§ ABOUT THIS EXERCISE
Print the records below exactly, starting at the first line and stopping after the line that contains "Совместимость и схема на день.". Leave out any pictures.

§ DATA SHOWN
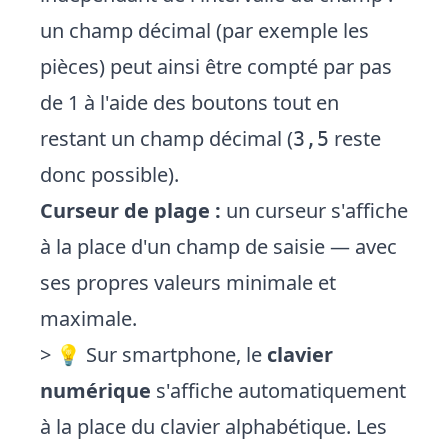
un champ décimal (par exemple les
pièces) peut ainsi être compté par pas
de 1 à l'aide des boutons tout en
restant un champ décimal (
reste
3,5
donc possible).
Curseur de plage :
un curseur s'affiche
à la place d'un champ de saisie — avec
ses propres valeurs minimale et
maximale.
> 💡 Sur smartphone, le
clavier
numérique
s'affiche automatiquement
à la place du clavier alphabétique. Les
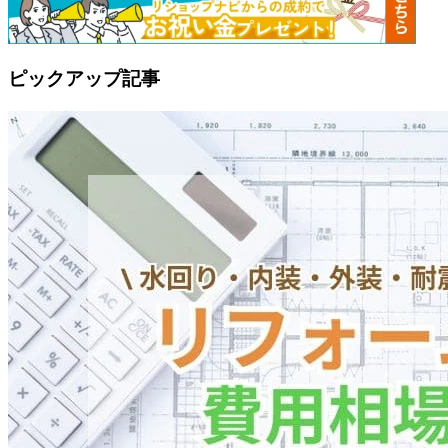
ピックアップ記事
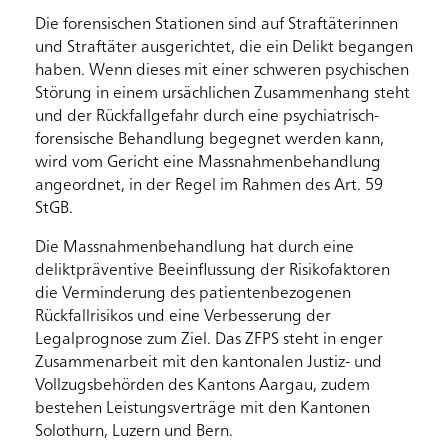
Die forensischen Stationen sind auf Straftäterinnen
und Straftäter ausgerichtet, die ein Delikt begangen
haben. Wenn dieses mit einer schweren psychischen
Störung in einem ursächlichen Zusammenhang steht
und der Rückfallgefahr durch eine psychiatrisch-
forensische Behandlung begegnet werden kann,
wird vom Gericht eine Massnahmenbehandlung
angeordnet, in der Regel im Rahmen des Art. 59
StGB.
Die Massnahmenbehandlung hat durch eine
deliktpräventive Beeinflussung der Risikofaktoren
die Verminderung des patientenbezogenen
Rückfallrisikos und eine Verbesserung der
Legalprognose zum Ziel. Das ZFPS steht in enger
Zusammenarbeit mit den kantonalen Justiz- und
Vollzugsbehörden des Kantons Aargau, zudem
bestehen Leistungsverträge mit den Kantonen
Solothurn, Luzern und Bern.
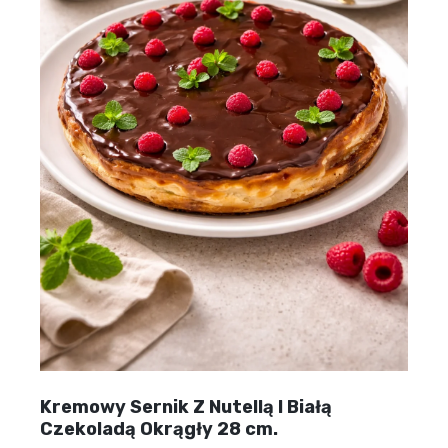
Kremowy Sernik Z Nutellą I Białą
Czekoladą Okrągły 28 cm.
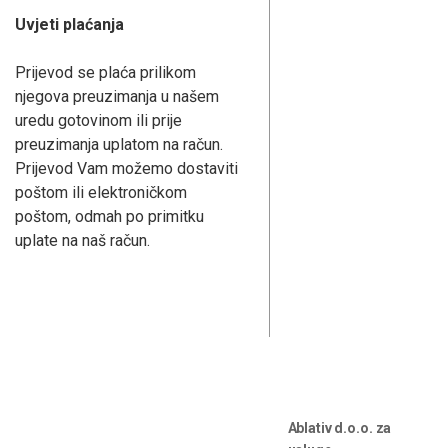
Uvjeti plaćanja
Prijevod se plaća prilikom
njegova preuzimanja u našem
uredu gotovinom ili prije
preuzimanja uplatom na račun.
Prijevod Vam možemo dostaviti
poštom ili elektroničkom
poštom, odmah po primitku
uplate na naš račun.
Ablativ d.o.o. za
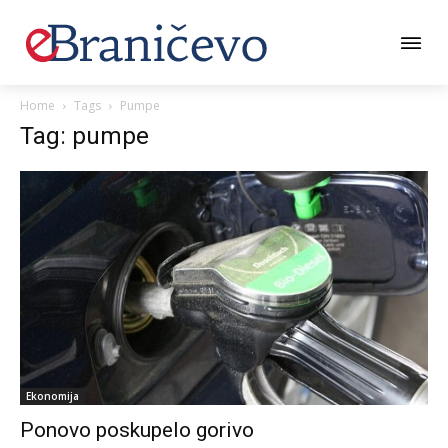
Home
Tags
Pumpe
Tag: pumpe
Ekonomija
Ponovo poskupelo gorivo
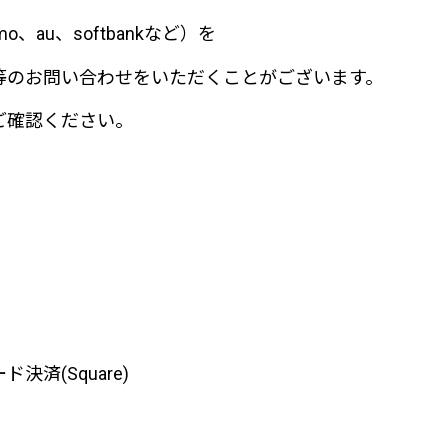
au、softbankなど）を
等のお問い合わせをいただくことがございます。
ご確認ください。
済(Square)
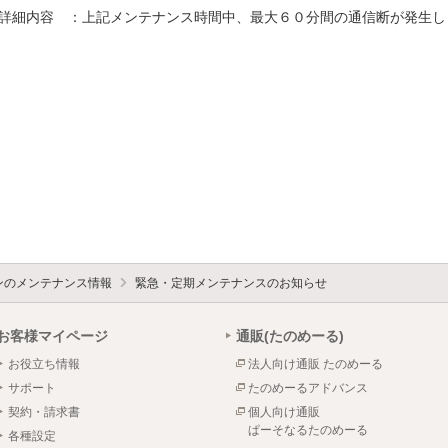
ォンのメンテナンス情報
緊急・定期メンテナンスのお知らせ
お客様マイページ
通販(たのめーる)
お役立ち情報
法人向け通販 たのめーる
サポート
たのめーるアドバンス
契約・請求書
個人向け通販
ぱーそなるたのめーる
各種設定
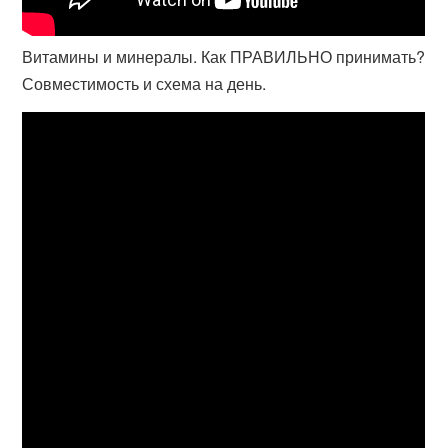
Витамины и минералы. Как ПРАВИЛЬНО принимать?
Совместимость и схема на день.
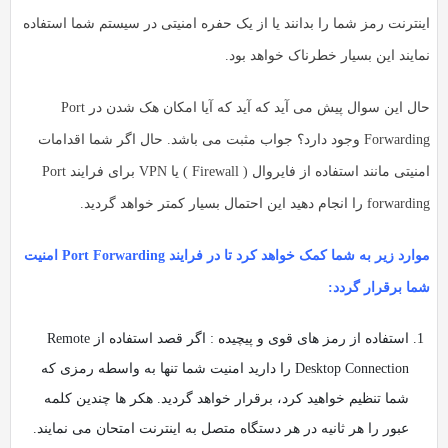
اینترنت رمز شما را بدانند یا از یک حفره امنیتی در سیستم شما استفاده
نمایند این بسیار خطرناک خواهد بود.
حال این سوال پیش می آید که آید که آیا امکان هک شدن در Port
Forwarding وجود دارد؟ جواب مثبت می باشد. حال اگر شما اقدامات
امنیتی مانند استفاده از فایروال ( Firewall ) یا VPN برای فرایند Port
forwarding را انجام دهید این احتمال بسیار کمتر خواهد گردید.
موارد زیر به شما کمک خواهد کرد تا در فرایند Port Forwarding امنیت
شما برقرار گردد:
استفاده از رمز های قوی و پیچیده : اگر قصد استفاده از Remote
Desktop Connection را دارید امنیت شما تنها به واسطه رمزی که
شما تنظیم خواهید کرد، برقرار خواهد گردید. هکر ها چندین کلمه
عبور را هر ثانیه در هر دستگاه متصل به اینترنت امتحان می نمایند.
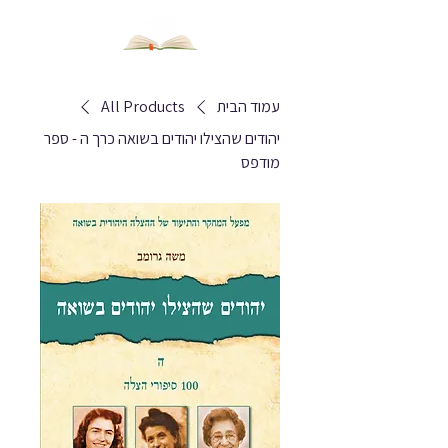
עמוד הבית
All Products
יהודים שהצילו יהודים בשואה כרך ה - ספר
מודפס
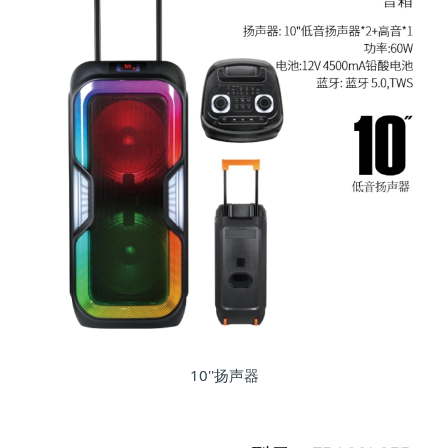
10''扬声器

§ EXPECTED ANSWER
un champ décimal (par exemple les
pièces) peut ainsi être compté par pas
de 1 à l'aide des boutons tout en
restant un champ décimal (
reste
3,5
donc possible).
Curseur de plage :
un curseur s'affiche
à la place d'un champ de saisie — avec
ses propres valeurs minimale et
maximale.
> 💡 Sur smartphone, le
clavier
numérique
s'affiche automatiquement
à la place du clavier alphabétique. Les
ピックアップ記事
Die forensischen Stationen sind auf Straftäterinnen
und Straftäter ausgerichtet, die ein Delikt begangen
haben. Wenn dieses mit einer schweren psychischen
Störung in einem ursächlichen Zusammenhang steht
und der Rückfallgefahr durch eine psychiatrisch-
forensische Behandlung begegnet werden kann,
wird vom Gericht eine Massnahmenbehandlung
angeordnet, in der Regel im Rahmen des Art. 59
StGB.
Die Massnahmenbehandlung hat durch eine
deliktpräventive Beeinflussung der Risikofaktoren
die Verminderung des patientenbezogenen
Rückfallrisikos und eine Verbesserung der
Legalprognose zum Ziel. Das ZFPS steht in enger
Zusammenarbeit mit den kantonalen Justiz- und
Vollzugsbehörden des Kantons Aargau, zudem
bestehen Leistungsverträge mit den Kantonen
Solothurn, Luzern und Bern.
Kremowy Sernik Z Nutellą I Białą
Czekoladą Okrągły 28 cm.
Uvjeti plaćanja
Prijevod se plaća prilikom
njegova preuzimanja u našem
uredu gotovinom ili prije
preuzimanja uplatom na račun.
Prijevod Vam možemo dostaviti
poštom ili elektroničkom
poštom, odmah po primitku
uplate na naš račun.
Ablativ d.o.o. za
Home
Tags
Pumpe
Tag: pumpe
Ekonomija
Ponovo poskupelo gorivo
au、softbankなど）を
等のお問い合わせをいただくことがございます。
ご確認ください。
済(Square)
ォンのメンテナンス情報
緊急・定期メンテナンスのお知らせ
お客様マイページ
通販(たのめーる)
お役立ち情報
法人向け通販 たのめーる
サポート
たのめーるアドバンス
契約・請求書
個人向け通販
ぱーそなるたのめーる
各種設定
Витамины и минералы. Как ПРАВИЛЬНО принимать?
Совместимость и схема на день.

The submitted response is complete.